I swore I would never work at another retail store after working at Barnes & Noble for three years.
In October 2013, I obtained an internship at Family Circle Magazine and told myself I was done with the retail world. I would fulfill my dream of becoming a magazine writer and never look back.
I thought I was set once I received word of this fabulous internship. Even before the internship was completed, I began searching for a job to cover my ass. I searched, browsed and looked while I had the internship so I wouldn’t be caught by the end. I was over prepared and ready to get that dream job once I was finished in April.

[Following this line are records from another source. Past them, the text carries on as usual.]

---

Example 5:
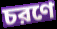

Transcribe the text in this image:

চরণেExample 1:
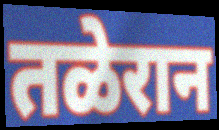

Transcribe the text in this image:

तळेरान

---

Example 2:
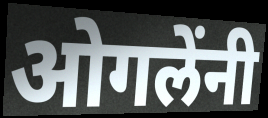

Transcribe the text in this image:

ओगलेंनी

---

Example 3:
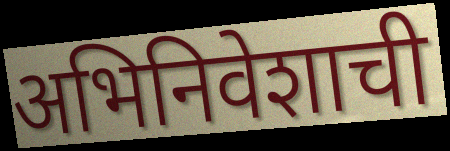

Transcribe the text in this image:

अभिनिवेशाची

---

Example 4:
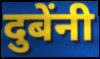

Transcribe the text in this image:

दुबेंनी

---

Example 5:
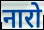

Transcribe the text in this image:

नारो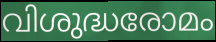
വിശുദ്ധരോമം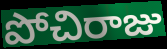
పోచిరాజు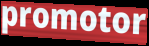
promotor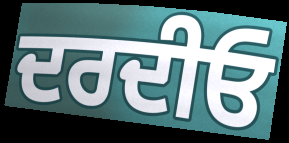
ਦਰਦੀਓ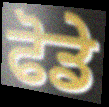
ਫੋਡੇ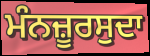
ਮੰਨਜ਼ੂਰਸੁਦਾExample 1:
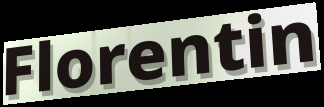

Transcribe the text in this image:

Florentin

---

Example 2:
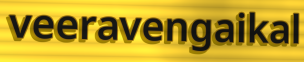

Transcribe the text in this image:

veeravengaikal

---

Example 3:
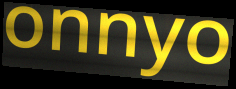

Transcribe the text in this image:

onnyo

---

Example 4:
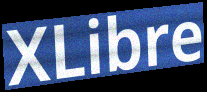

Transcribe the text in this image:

XLibre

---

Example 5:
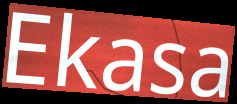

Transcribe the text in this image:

Ekasa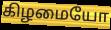
கிழமையோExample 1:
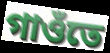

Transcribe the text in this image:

গাওঁতে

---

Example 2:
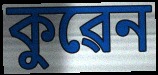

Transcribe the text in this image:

কুৱেন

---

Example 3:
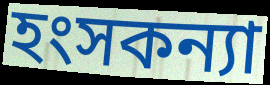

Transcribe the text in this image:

হংসকন্যা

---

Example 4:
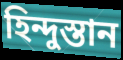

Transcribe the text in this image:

হিন্দুস্তান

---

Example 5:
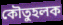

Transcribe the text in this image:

কৌতুহলকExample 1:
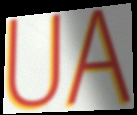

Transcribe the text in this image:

UA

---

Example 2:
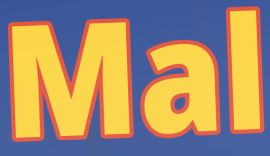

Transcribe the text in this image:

Mal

But, just like everything else, it was too good to be true. My preparations didn’t do a thing because after my last day at Family Circle, I still had nothing. Sure, I had plenty of connections, more experience and I knew what I wanted. I geared myself more toward PR/social media. I freelanced more, attended events for the blog I write for Small Chick Big Deals and tried to put myself out there.
However, nothing happened. Nothing followed this internship. I’m not saying it was a waste because I learned a decent amount, I’m just saying, I expected an entry level job after this. Maybe my expectations were too high?

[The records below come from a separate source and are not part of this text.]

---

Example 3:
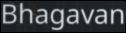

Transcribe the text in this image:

Bhagavan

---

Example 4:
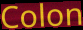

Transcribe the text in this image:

Colon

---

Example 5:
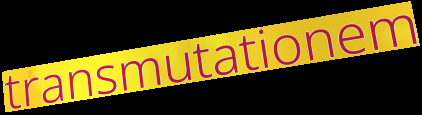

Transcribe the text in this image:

transmutationemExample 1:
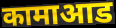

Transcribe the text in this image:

कामाआड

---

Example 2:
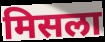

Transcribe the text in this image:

मिसला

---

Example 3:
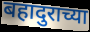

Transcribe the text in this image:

बहादुराच्या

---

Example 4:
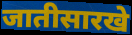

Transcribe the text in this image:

जातीसारखे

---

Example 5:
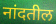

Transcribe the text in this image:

नांदतील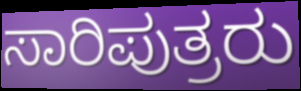
ಸಾರಿಪುತ್ರರು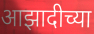
आझादीच्या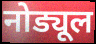
नोड्यूलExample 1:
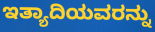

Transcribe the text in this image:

ಇತ್ಯಾದಿಯವರನ್ನು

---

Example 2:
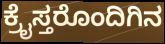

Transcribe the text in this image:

ಕ್ರೈಸ್ತರೊಂದಿಗಿನ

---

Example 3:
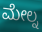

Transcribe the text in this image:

ಮೇಲ್ನ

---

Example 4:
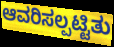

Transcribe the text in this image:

ಆವರಿಸಲ್ಪಟ್ಟಿತು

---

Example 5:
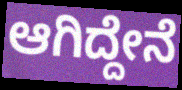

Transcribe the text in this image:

ಆಗಿದ್ದೇನೆ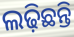
ଲଢ଼ିଛନ୍ତି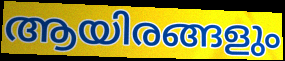
ആയിരങ്ങളും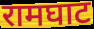
रामघाट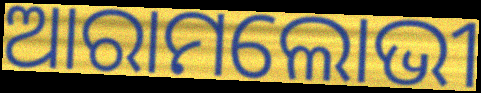
ଆରାମଲୋଭୀ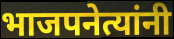
भाजपनेत्यांनीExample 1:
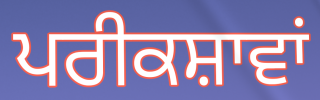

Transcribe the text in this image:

ਪਰੀਕਸ਼ਾਵਾਂ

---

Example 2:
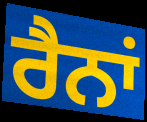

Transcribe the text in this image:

ਰੈਨਾਂ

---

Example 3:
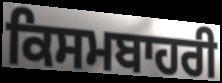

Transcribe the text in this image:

ਕਿਸਮਬਾਹਰੀ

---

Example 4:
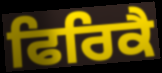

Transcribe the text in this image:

ਫਿਰਿਕੈ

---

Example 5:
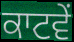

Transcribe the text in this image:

Anyway, from April to May, I sifted through countless sites to see if I could find anything. Instead — out of desperation — I had to settle for a part-time gig as a waitress. I did not want it. I hated it. I would walk in and look absolutely miserable. Now, if you know me, you’re aware of my 100-watt smile. You’ll often find me laughing and smiling, not looking disgusted. I was so unhappy and as bad as it was to not earn money, I had to get out. So, I sort of quit.

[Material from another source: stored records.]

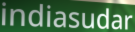
indiasudar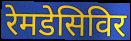
रेमडेसिविर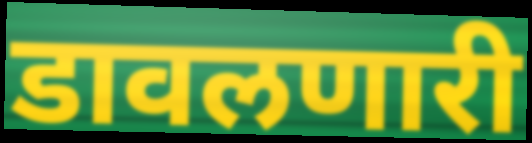
डावलणारीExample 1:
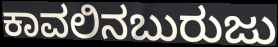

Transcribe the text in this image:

ಕಾವಲಿನಬುರುಜು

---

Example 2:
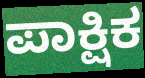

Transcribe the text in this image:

ಪಾಕ್ಷಿಕ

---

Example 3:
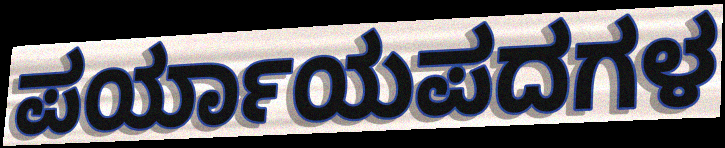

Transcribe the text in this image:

ಪರ್ಯಾಯಪದಗಳ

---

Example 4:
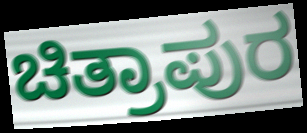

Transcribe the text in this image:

ಚಿತ್ರಾಪುರ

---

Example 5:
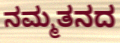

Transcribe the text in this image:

ನಮ್ಮತನದ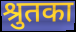
श्रुतका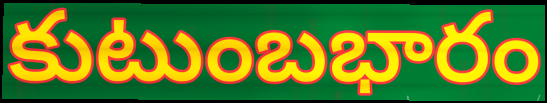
కుటుంబభారంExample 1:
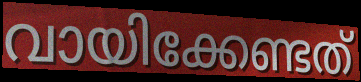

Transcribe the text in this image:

വായിക്കേണ്ടത്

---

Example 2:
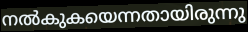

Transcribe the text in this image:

നൽകുകയെന്നതായിരുന്നു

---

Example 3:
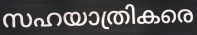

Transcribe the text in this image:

സഹയാത്രികരെ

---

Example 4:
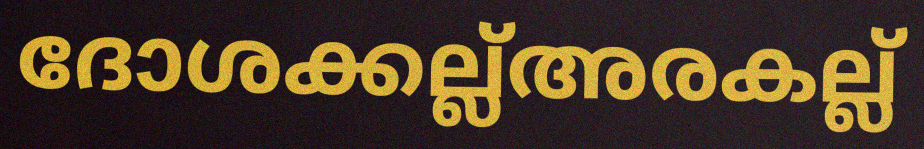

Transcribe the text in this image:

ദോശക്കല്ല്അരകല്ല്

After that, I needed something to fill in the gaps, so I started working at a coffee shop. That’s what I’m doing right now. Working as a barista and never did I think I’d be back here. Never did I think I’d be back in this position. I’m asking you—what’s the point of college?
I contemplated going back to school for nutrition, but I decided against it simply because there’s no guarantee I’ll find something. What happens if I don’t? I’ll be back where I started. It’s not worth it to me. I will never ever forget this time in my life. I would say with certainty that I would never go back to this age because other than my relationship, it’s been absolutely horrible.
I cried tonight. I never cry. I can do better than this and I know it. I didn’t earn my associate degree and bachelor’s degree to work a part-time gig. I did it because I want to earn decent money and do what I love — writing.
I’m miserable and I’ve hit rock bottom. I keep telling my parents that I’m beyond the point of caring. I just want to work Monday-Friday and do something I love. Sure, it’s easier said than done. I’m competing against class of 2013 and 2014 now.
This isn’t just me complaining about wanting a job. No, this is more of a precaution for all these high school students beginning college. I’m telling you — please do everything you can while you’re in school, like internships, volunteer, freelance, write for free. Please don’t end up in this boat.
Sure, I’ve have a crap load of experience, but I want you get 10 times my experience so you don’t feel like me.